The experiment method, and the underlying Gitlab::GrowthExperiment is an implementation on top of Scientist. Generally speaking you can use the DSL that Scientist defines, but for experiments we use experiment instead of science, and specify the variant on initialization (or via #variant and not in the call to #run. The interface is otherwise the same, even though not every aspect of Scientist makes sense for experiments.

Context migrations

There are times when we may need to add new values or change something that we're providing in context while an experiment is running. We make this possible by passing the migrated_from context key.

Take for instance, that you might be using version: 1 in your context. If you want to migrate this to version: 2, you just need to provide the context that you provided prior, in a migrated_from context key. In doing this, a given experiment experience can be resolved back through any number of migrations.

experiment(:my_experiment, version: 2, migrated_from: { version: 1 })

It's important to understand that this can bucket a user in a new experience (depending on the rollout strategy being used and what is changing in the context), so you should investigate how this might impact your experiment before using it.

When there isn't a user

When there isn't a user, we typically have to fall back to another concept to provide a consistent experiment experience. What this means, is that once we bucket someone in a certain bucket, we always bucket them in that bucket.

We do this by using cookies.... [document more]

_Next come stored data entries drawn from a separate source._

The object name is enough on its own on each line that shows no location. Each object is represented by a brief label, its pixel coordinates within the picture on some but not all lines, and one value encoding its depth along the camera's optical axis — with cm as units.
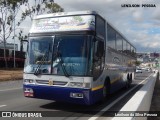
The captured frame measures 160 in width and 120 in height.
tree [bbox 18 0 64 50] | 5244
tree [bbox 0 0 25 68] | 5012
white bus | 1127
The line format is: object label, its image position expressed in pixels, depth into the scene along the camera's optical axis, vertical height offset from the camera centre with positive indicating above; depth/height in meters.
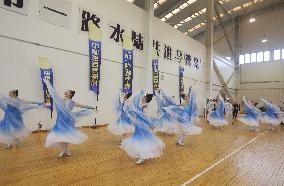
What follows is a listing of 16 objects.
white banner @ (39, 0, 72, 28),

We intentionally don't, and shouldn't, track things like user ids. What we can and do track is what we consider an "experiment experience" key. This key is generated by the context we pass to the experiment implementation. If we consistently pass the same context to an experiment, we're able to consistently track events generated in that experience. A context can contain things like user, or project -- so, if you only included a user in the context that user would get the same experience across all projects they view, but if you include the currently viewed project in the context the user would potentially have a different experience on each of their projects. Each can be desirable given the objectives of the experiment.

Code quality expectations

Since experimental code is inherently short lived, an intentionally stated goal is to iterate quickly to generate and evaluate performance data.

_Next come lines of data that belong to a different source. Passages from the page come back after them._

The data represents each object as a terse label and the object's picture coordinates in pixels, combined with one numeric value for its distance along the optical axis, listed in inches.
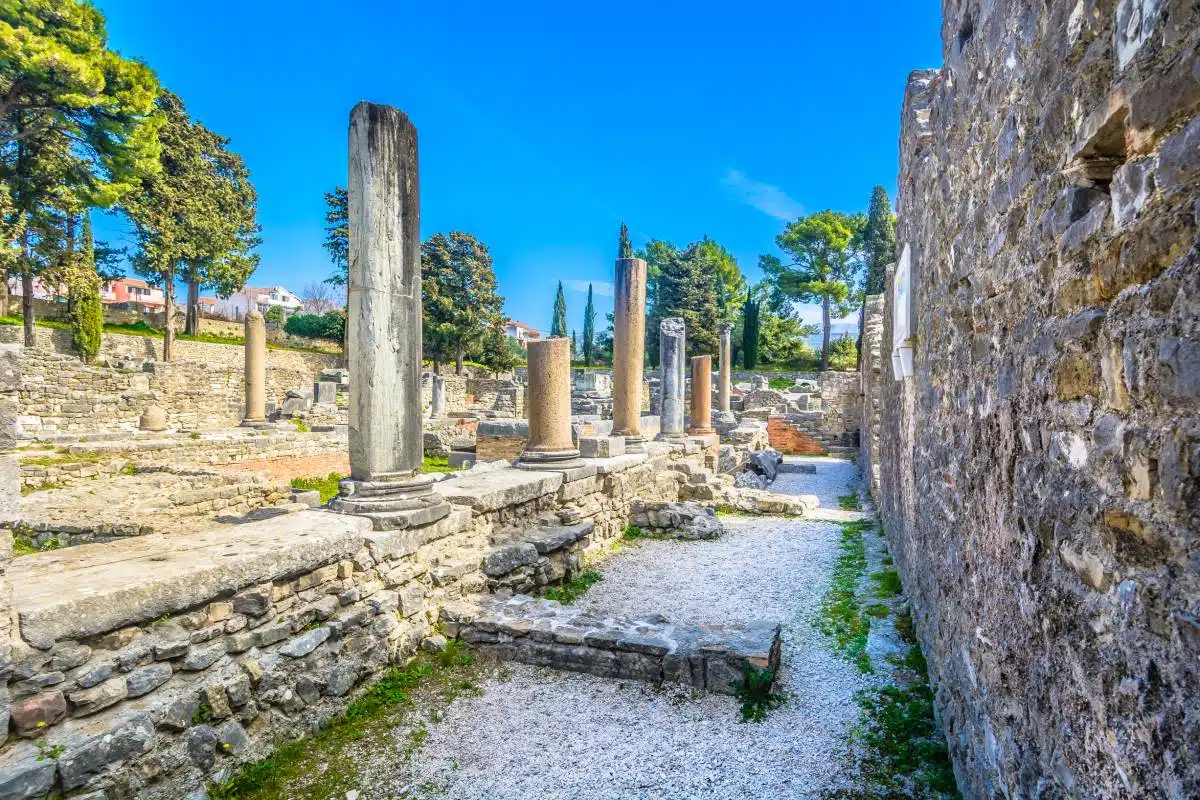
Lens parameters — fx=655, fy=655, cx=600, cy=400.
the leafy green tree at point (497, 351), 1566.2
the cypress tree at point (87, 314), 1003.3
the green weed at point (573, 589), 237.5
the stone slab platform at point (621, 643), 164.6
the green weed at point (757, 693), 154.9
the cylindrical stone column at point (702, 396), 589.3
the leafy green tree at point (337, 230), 1433.3
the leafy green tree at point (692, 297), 1649.9
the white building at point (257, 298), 1895.9
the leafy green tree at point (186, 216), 1175.0
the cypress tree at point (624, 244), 1891.9
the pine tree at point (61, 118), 742.5
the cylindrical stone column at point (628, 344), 412.2
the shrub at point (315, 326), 1653.5
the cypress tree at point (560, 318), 2322.8
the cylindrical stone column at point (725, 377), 898.7
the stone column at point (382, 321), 198.2
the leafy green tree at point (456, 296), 1464.1
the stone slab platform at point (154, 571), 108.7
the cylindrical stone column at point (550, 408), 307.1
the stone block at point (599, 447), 362.6
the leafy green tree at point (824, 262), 1691.7
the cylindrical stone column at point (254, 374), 653.3
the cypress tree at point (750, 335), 1674.5
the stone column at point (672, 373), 533.1
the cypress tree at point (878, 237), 1650.3
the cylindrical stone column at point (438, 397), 940.6
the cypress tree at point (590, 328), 2094.9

This goal prioritizes iteration and resolution over code quality, which means that experiment code may not always meet our code standards guidelines, but should also not negatively impact the availability of GitLab nor contribute to bad data. Even though experiments will be deployed to a minority of users, we still expect a flawless experience for those users, therefore, good test coverage is still required.

Reviewers and maintainers are encouraged to note when code doesn't meet our code standards guidelines. Please mention your concerns and include or link to them on the experiment tracking issue. The experiment author(s) are responsible for addressing these concerns when the experiment is resolved.